ハリー・ハーロウは世界で最も賛否両論された心理学者の一人ではないだろうか?

ハリーの実験では、アカゲザルの赤ちゃんを用いて愛着の形成に必要な要素と愛着をきちんと形成する事の重要性について調べた。

しかし、この実験が動物への虐待だとして多くの批判を受けた。

彼の研究では、それまで赤ちゃんの愛着形成には十分な栄養の補充だけで十分だとされていた考え方を根底から覆した。

「愛着」とは、簡単に言うと、子供が他者との間に築く絆の事で、子供が生まれて初めて接する他者である母親との間に上手く愛着を形成が出来なければ、その後の他人との人間関係にも影響が出ると言われている。

ハリーの実験が行われるまでは、きちんと母乳さえ与えていれば、それ以外の時間を一人で放っておいたとしても愛着は形成されると考えられていた。

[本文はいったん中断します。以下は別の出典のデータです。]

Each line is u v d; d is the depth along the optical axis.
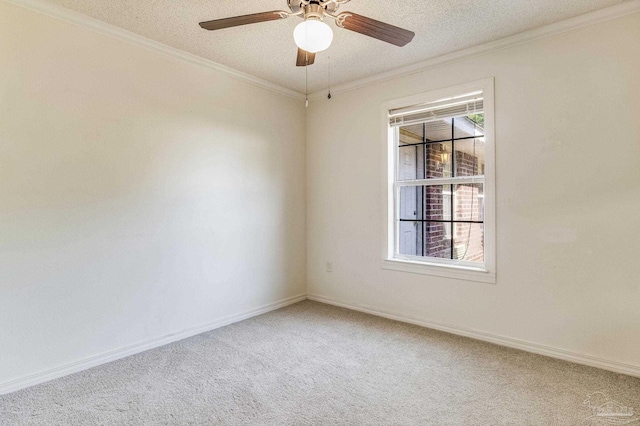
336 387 2.18
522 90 2.71
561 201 2.56
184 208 3.03
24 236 2.21
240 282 3.48
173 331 2.95
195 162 3.11
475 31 2.63
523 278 2.73
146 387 2.19
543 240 2.64
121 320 2.64
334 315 3.60
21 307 2.20
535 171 2.66
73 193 2.41
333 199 3.95
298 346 2.82
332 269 3.98
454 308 3.08
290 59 3.12
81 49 2.44
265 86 3.69
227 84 3.36
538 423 1.81
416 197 3.44
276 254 3.85
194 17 2.43
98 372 2.39
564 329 2.56
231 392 2.13
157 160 2.85
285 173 3.95
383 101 3.51
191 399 2.05
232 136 3.41
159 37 2.72
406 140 3.48
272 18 1.92
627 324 2.33
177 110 2.98
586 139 2.46
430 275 3.22
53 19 2.32
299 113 4.12
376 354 2.66
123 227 2.66
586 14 2.40
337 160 3.90
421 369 2.41
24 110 2.20
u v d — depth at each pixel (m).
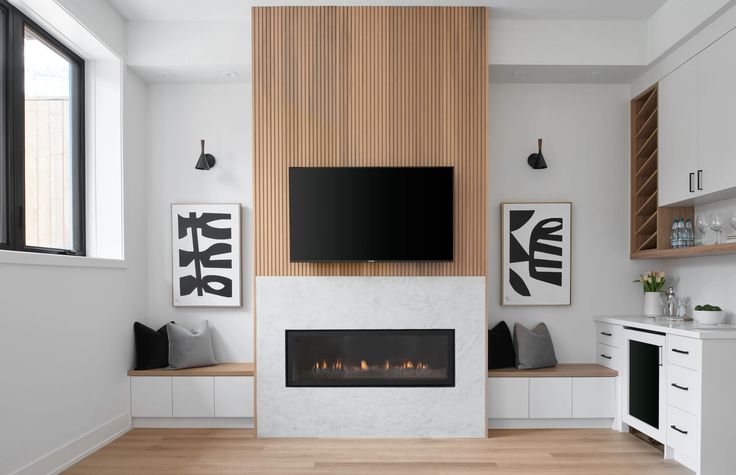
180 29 4.20
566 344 4.52
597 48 4.16
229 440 3.91
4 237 3.11
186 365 4.21
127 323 4.16
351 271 4.07
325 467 3.37
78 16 3.41
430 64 4.09
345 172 4.00
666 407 3.47
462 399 4.02
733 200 3.65
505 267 4.50
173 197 4.55
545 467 3.37
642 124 4.52
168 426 4.20
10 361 2.81
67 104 3.91
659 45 3.97
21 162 3.23
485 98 4.07
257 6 4.05
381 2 4.02
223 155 4.58
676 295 4.33
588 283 4.54
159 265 4.53
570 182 4.56
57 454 3.22
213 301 4.50
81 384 3.49
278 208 4.08
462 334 4.05
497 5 3.99
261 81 4.08
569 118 4.57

しかし、彼の実験では、アカゲザルの赤ちゃんはその仮説とは真逆の反応を見せた。

彼らは母乳よりも母親に触れる暖かさを選んだのだ。

この結果から赤ちゃんの愛着形成には物理的な体の接触が大事だという事が分かった。

実験の中で母親の暖かさから切り離され、その暖かさを受けることなく育ったアカゲザルの子供たちはその後、他のアカゲザルとの接し方に問題が見られ、行動にも違いが見られている。

この実験によって、今では当たり前になっている母親と赤ちゃんのスキンシップが大切だと証明されたのだ。

そして、彼の問題とされているもう一つの有名な実験である。

その実験では、アカゲザルの子供が母親に抱き着こうとするのをどれだけ母親が跳ね返したとしても、何度も母親の基に飛びついていこうとする行動が見られたという実験である。

つまり、母親からの愛情が無かったからといって、子供から母親への愛情が無くなるという事は無いという事が証明された。

これはボールビーの愛着理論とは少し矛盾する点があるので、どこまでが正しいのかは定かではないが、実際にその時のアカゲザルの子供はどれだけ母親からその愛情を跳ね返されても母親を愛し続けた。

この実験から分かる事は、無条件に愛されているのは子供ではなく母親の方であるという事である。

よく「赤ちゃんは無条件に愛される」という人がいる。

しかし、実際はそんな事もない。母親の愛情を受けずに育ち、他人への信頼や安心感を失ったまま大人になる人も多い。

実際、それらの愛着の無形性によって他人との人間関係を上手く築けない人は多い。

つまり、子供が母親から無条件に愛されるという事はなく、逆に無条件に愛されているのは母親の方なのかもしれない。

ハリー・ハーロウの実験で見えた「愛」の方向性。


最後まで読んで頂きありがとうございました。